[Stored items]
+ + + +
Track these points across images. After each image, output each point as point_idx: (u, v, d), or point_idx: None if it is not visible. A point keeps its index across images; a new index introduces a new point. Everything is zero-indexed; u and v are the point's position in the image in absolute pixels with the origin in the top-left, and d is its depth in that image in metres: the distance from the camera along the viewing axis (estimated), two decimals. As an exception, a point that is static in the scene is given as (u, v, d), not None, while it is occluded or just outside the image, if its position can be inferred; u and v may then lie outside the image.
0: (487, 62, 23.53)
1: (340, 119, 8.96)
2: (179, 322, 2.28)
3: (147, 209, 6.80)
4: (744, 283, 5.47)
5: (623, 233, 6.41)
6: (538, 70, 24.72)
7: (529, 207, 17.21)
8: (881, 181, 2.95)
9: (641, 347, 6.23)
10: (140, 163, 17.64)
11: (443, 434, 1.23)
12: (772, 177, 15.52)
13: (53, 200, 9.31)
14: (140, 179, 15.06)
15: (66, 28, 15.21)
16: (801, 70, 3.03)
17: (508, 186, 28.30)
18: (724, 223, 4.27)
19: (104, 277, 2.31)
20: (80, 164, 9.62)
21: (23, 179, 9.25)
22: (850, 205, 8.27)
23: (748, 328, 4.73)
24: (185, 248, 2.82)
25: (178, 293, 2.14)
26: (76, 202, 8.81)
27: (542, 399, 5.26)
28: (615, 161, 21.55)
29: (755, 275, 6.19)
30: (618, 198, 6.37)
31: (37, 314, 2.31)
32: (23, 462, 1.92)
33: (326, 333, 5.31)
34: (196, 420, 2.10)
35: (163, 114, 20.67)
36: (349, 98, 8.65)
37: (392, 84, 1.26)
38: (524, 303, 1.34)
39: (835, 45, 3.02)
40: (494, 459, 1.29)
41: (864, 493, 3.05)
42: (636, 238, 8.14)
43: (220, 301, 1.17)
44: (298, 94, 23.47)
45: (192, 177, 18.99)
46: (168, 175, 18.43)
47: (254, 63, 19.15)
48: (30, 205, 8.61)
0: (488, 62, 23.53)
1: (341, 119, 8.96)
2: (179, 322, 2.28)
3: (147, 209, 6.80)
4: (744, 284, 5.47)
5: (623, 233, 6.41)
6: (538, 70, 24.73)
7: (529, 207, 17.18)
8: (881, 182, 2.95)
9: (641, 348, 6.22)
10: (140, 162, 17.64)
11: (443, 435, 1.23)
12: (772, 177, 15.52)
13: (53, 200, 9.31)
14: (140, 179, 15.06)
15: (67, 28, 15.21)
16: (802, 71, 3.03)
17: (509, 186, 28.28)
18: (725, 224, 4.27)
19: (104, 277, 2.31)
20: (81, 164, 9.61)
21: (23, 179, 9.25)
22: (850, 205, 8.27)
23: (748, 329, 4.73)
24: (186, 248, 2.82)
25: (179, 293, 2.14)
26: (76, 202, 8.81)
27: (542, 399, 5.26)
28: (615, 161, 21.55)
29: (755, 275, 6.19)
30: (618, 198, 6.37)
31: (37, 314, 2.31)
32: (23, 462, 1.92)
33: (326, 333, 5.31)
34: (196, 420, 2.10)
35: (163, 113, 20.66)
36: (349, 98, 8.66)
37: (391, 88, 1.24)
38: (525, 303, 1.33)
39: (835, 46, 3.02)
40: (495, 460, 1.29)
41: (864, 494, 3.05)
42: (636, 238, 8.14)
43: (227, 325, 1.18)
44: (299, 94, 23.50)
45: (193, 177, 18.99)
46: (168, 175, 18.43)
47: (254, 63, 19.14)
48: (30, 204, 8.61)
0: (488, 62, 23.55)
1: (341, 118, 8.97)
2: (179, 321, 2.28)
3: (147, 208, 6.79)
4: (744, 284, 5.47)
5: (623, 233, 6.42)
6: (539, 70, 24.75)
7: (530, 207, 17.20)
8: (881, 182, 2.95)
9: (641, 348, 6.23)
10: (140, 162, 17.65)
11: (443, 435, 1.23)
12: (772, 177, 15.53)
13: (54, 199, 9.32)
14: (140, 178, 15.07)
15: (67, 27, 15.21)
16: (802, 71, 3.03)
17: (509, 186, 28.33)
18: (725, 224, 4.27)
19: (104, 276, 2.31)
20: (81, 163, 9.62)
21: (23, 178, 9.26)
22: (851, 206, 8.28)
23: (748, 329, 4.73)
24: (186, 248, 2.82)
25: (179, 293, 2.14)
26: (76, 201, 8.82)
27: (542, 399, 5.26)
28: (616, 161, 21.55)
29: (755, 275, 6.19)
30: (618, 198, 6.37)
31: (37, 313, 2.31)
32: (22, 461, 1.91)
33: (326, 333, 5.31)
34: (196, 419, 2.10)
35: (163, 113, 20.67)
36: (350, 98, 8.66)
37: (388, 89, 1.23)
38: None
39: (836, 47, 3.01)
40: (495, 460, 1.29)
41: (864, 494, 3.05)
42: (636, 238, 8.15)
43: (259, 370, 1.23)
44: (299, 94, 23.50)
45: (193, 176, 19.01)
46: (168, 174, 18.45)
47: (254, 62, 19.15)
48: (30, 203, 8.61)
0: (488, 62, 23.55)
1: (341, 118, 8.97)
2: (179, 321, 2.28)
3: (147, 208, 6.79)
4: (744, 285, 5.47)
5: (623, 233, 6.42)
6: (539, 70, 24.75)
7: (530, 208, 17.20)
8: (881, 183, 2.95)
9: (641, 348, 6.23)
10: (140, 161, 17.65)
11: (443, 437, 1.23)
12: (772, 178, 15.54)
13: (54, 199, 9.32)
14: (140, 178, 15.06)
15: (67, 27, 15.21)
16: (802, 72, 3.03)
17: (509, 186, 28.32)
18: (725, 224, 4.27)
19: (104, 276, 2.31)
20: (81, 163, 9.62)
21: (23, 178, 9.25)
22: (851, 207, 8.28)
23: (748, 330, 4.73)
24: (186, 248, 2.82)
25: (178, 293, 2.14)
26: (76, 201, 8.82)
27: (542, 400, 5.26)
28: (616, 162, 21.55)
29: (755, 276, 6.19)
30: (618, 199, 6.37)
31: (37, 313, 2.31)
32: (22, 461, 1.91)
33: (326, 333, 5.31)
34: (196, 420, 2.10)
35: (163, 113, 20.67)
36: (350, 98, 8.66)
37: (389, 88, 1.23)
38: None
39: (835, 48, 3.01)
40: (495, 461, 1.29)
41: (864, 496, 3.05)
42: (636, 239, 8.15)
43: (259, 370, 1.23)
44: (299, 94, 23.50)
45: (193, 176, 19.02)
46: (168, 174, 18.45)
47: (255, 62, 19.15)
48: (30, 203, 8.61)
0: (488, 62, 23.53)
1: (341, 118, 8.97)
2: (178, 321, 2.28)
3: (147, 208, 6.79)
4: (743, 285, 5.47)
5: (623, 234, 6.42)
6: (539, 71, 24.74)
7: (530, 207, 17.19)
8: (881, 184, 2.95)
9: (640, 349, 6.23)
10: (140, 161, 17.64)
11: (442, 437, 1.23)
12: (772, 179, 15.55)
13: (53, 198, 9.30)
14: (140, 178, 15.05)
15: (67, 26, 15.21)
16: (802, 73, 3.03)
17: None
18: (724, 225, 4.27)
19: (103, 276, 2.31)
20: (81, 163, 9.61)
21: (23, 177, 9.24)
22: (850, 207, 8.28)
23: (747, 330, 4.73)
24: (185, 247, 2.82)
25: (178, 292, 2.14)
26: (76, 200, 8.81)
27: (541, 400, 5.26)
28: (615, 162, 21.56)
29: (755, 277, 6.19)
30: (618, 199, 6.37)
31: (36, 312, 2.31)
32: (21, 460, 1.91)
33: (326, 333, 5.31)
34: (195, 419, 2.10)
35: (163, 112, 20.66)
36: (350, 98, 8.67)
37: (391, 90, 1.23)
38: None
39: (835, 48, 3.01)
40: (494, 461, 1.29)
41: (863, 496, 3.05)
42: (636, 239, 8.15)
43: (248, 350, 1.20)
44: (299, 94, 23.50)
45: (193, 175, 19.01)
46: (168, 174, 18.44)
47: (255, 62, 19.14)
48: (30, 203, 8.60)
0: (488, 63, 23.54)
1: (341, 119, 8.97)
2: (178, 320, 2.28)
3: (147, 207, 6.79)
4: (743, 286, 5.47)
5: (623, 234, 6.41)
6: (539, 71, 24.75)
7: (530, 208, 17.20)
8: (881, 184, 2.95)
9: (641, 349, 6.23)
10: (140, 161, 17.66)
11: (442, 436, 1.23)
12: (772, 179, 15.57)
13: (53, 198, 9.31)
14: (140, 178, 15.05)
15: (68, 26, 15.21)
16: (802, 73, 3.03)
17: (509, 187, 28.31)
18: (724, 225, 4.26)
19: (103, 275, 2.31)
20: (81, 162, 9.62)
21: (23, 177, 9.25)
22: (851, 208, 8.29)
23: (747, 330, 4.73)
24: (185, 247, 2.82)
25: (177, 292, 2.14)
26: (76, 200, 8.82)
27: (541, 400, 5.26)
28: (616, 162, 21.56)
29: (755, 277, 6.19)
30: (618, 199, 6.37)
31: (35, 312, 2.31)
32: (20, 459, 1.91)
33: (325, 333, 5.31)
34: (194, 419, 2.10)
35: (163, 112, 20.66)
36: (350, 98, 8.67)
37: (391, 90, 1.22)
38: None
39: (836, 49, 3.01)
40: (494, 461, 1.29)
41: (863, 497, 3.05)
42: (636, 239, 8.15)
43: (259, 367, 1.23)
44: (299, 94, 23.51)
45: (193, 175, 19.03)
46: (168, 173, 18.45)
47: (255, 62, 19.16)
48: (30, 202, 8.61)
+ + + +
**Prompt**: Please print verbatim each line from the first line of the entries above to the line that contains "47: (254, 63, 19.15)", inclusive, and nothing more.

**Reply to the exercise**:
Track these points across images. After each image, output each point as point_idx: (u, v, d), or point_idx: None if it is not visible. A point keeps its index across images; a new index introduces a new point. Everything is zero-indexed; u and v are the point's position in the image in absolute pixels with the origin in the top-left, and d is its depth in that image in metres: the distance from the camera along the viewing axis (estimated), two decimals. As an exception, a point that is static in the scene is given as (u, v, d), not None, while it is occluded or just outside the image, if its position can be inferred; u and v may then lie outside the image.
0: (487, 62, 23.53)
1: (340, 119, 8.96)
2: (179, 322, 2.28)
3: (147, 209, 6.80)
4: (744, 283, 5.47)
5: (623, 233, 6.41)
6: (538, 70, 24.72)
7: (529, 207, 17.21)
8: (881, 181, 2.95)
9: (641, 347, 6.23)
10: (140, 163, 17.64)
11: (443, 434, 1.23)
12: (772, 177, 15.52)
13: (53, 200, 9.31)
14: (140, 179, 15.06)
15: (66, 28, 15.21)
16: (801, 70, 3.03)
17: (508, 186, 28.30)
18: (724, 223, 4.27)
19: (104, 277, 2.31)
20: (80, 164, 9.62)
21: (23, 179, 9.25)
22: (850, 205, 8.27)
23: (748, 328, 4.73)
24: (185, 248, 2.82)
25: (178, 293, 2.14)
26: (76, 202, 8.81)
27: (542, 399, 5.26)
28: (615, 161, 21.55)
29: (755, 275, 6.19)
30: (618, 198, 6.37)
31: (37, 314, 2.31)
32: (23, 462, 1.92)
33: (326, 333, 5.31)
34: (196, 420, 2.10)
35: (163, 114, 20.67)
36: (349, 98, 8.65)
37: (392, 84, 1.26)
38: (524, 303, 1.34)
39: (835, 45, 3.02)
40: (494, 459, 1.29)
41: (864, 493, 3.05)
42: (636, 238, 8.14)
43: (220, 301, 1.17)
44: (298, 94, 23.47)
45: (192, 177, 18.99)
46: (168, 175, 18.43)
47: (254, 63, 19.15)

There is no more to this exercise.